JOURNAL OF THE HUMAN AND SOCIAL SCIENCE RESEARCHES, cilt.11, sa.1, ss.357-379, 2022 (Hakemli Dergi)
Moral panik toplumun sapkın olarak nitelendirdiği davranışların yaygınlaşması
neticesinde bu davranışları sergileyen kişi ve gruplara karşı gösterilen tepkiler olarak
nitelendirilebilir. Bir toplumda uzun süreden beri var olan huzursuzlukların zirve yaptığı
dönemlerde toplumu saran endişeler de paralel olarak artar ve bu endişeler aynı
dönemlerde moral paniğe neden olur. Bunun yanı sıra sokak eylemleri, intiharlar, terör
saldırıları gibi olaylar aynı şekilde toplumda endişenin yükselmesine neden olur. Bu
endişe arttığında yasama, yürütme ve yargı güçleri toplumda endişeye neden olan
durumun ortadan kaldırılması için bir dizi yasal düzenlemelere yapar. Ayrıca medya
aracılığıyla da endişeye neden olan durum yeniden ve yeniden sunularak bu yasal
düzenlemeler ve ilave tedbirler için zemin oluşturur. Medya bunu aynı dönemlerde
haber, tartışma programı, film, dizi vb. içeriklerle moral paniğe neden olan unsurları
gündemde tutarak yapar. Çalışmada moral panik kavramının anlaşılması adına
dünyadan örnekler verilmiş, bu örnekler neticesinde moral paniğin nasıl egemen
güçlerin kullandığı bir araca dönüştüğü vurgulanmıştır.

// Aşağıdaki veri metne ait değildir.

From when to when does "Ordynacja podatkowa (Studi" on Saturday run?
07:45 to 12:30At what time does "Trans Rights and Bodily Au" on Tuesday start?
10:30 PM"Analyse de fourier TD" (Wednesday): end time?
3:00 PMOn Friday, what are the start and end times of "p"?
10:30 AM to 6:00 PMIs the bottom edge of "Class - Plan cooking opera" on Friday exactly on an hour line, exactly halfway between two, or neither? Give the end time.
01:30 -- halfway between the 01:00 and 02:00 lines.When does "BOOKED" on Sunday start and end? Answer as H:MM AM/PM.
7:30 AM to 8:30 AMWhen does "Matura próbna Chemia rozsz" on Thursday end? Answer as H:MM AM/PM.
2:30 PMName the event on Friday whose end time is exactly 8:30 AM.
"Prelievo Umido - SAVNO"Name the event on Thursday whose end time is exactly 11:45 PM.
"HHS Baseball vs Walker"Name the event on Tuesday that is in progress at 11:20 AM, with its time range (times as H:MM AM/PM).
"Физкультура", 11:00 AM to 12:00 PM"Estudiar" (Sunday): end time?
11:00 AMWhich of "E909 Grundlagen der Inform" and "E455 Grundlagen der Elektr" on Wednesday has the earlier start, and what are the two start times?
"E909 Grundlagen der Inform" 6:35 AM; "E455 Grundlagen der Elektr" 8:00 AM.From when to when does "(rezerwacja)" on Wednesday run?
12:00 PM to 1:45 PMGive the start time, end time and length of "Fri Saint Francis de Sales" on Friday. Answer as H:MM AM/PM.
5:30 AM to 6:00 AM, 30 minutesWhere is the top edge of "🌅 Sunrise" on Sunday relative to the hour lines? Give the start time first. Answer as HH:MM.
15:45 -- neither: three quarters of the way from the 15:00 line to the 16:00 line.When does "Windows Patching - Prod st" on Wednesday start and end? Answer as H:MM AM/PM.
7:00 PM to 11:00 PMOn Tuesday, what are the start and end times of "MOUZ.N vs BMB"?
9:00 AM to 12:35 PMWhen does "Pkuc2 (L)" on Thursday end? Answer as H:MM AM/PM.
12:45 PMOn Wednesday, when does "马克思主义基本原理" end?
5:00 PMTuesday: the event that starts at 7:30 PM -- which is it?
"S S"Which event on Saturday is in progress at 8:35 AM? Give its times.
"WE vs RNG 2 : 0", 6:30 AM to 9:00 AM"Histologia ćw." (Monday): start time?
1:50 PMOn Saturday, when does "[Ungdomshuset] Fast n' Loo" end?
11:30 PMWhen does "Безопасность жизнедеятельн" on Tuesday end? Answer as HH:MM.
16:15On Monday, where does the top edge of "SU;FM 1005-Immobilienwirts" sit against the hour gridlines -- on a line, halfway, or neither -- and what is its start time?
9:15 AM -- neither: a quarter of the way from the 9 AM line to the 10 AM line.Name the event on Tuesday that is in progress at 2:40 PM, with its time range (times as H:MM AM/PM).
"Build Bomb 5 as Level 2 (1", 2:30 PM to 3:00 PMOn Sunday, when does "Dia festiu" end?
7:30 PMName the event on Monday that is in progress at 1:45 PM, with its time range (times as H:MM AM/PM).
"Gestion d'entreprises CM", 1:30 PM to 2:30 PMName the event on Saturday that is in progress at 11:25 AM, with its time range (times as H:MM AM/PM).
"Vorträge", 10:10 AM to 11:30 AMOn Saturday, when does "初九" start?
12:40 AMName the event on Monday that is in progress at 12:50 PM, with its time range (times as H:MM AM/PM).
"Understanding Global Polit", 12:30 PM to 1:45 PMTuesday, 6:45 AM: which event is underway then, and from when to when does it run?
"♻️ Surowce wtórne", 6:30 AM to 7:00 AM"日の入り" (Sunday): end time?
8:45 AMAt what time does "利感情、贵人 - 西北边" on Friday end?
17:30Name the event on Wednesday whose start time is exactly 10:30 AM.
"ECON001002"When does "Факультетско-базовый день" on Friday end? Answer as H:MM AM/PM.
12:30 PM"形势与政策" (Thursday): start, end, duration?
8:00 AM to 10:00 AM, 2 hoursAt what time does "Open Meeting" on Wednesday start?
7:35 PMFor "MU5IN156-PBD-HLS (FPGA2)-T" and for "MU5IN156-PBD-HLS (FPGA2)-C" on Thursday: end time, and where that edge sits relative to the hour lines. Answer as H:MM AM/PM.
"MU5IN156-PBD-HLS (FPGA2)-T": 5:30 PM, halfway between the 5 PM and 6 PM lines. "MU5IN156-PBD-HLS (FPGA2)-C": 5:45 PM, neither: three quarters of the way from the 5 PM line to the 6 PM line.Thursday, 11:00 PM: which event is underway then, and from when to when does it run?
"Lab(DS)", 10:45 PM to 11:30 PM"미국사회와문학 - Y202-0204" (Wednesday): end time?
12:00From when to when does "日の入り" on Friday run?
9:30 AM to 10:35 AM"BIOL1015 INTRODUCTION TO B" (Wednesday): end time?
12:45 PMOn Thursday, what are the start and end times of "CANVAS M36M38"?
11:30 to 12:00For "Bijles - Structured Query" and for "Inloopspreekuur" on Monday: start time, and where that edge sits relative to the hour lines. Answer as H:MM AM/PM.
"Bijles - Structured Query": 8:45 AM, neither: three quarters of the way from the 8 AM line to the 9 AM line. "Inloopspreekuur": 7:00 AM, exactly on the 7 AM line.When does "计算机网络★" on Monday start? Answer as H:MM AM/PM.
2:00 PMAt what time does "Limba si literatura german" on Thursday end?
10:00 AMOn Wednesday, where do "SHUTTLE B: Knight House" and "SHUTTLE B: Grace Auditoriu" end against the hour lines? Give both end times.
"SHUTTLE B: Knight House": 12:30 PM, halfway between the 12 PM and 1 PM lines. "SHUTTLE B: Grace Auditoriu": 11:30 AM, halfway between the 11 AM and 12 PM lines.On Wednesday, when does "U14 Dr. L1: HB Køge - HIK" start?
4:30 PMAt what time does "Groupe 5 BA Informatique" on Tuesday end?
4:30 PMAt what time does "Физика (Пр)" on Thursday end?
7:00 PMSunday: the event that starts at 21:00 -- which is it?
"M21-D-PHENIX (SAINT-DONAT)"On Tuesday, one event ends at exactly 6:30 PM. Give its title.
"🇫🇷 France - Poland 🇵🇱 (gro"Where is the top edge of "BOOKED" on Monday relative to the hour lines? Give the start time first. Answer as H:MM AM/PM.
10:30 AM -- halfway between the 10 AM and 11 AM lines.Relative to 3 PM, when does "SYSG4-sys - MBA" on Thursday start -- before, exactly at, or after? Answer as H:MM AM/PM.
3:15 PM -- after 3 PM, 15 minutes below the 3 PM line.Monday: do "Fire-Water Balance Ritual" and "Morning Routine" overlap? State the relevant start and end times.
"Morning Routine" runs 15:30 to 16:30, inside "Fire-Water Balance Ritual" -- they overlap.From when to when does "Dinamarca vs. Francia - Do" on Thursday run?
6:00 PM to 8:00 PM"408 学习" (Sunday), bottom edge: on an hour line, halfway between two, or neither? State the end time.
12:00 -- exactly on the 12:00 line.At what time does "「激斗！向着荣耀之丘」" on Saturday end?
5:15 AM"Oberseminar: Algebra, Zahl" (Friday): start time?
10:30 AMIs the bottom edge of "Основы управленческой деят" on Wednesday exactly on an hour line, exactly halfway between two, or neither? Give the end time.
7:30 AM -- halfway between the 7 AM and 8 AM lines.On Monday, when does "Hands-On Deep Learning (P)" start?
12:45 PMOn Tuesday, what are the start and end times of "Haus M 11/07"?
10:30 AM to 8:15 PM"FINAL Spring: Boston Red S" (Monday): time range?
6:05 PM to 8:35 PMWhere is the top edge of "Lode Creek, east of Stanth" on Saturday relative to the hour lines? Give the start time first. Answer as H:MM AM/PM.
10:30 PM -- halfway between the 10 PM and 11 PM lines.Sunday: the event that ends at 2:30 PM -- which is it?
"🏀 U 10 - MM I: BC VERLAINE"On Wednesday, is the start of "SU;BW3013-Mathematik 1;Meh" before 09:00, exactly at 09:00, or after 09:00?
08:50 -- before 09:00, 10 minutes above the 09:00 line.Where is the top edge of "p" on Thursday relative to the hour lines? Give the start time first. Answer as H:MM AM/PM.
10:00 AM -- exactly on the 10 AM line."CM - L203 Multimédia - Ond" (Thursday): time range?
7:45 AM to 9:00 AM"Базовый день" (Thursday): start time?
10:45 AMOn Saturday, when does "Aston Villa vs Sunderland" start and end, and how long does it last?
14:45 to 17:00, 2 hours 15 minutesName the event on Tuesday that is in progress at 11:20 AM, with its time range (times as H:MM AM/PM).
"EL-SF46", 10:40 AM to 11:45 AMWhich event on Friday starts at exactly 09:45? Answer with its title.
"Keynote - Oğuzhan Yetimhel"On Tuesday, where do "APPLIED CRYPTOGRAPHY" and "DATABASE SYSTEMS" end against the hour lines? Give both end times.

Çalışmada önce moral panik kuramsal olarak örnekleriyle ele alınmış, daha sonra 15
Temmuz darbe girişimi sonrasında oluşan atmosferin medya içeriklerine yansıması
televizyon dizileri örneği üzerinden değerlendirilmiştir. Çalışma kapsamında aynı yıl
yayına başlayan üç dizinin ilk iki bölümü moral panik kuramı çerçevesinde (İsimsizler,
Söz, Savaşçı) söylem analizi yöntemiyle incelenmiştir. İncelenen diziler birbirine yakın
tarihlerde yayına başlamış olması dönemin atmosferi ile yakından ilgili olduğu
düşünülmektedir. Her üç dizi de televizyonda altın saatler olarak tabir edilen zaman
diliminde yayınlanmıştır. İncelenen dizilerde kullanılan söylem ve bu söylem aracılığıyla
inşa edilen ideolojinin egemen söylemle örtüşmekte olduğu anlaşılmıştır. Bu durum
moral paniğin belli davranış ve eylemlerin dışlanmasında olduğu kadar hangi davranış
ve eylemlerin onaylandığını belirlemede de etkili olduğu sonucunu doğurmaktadır.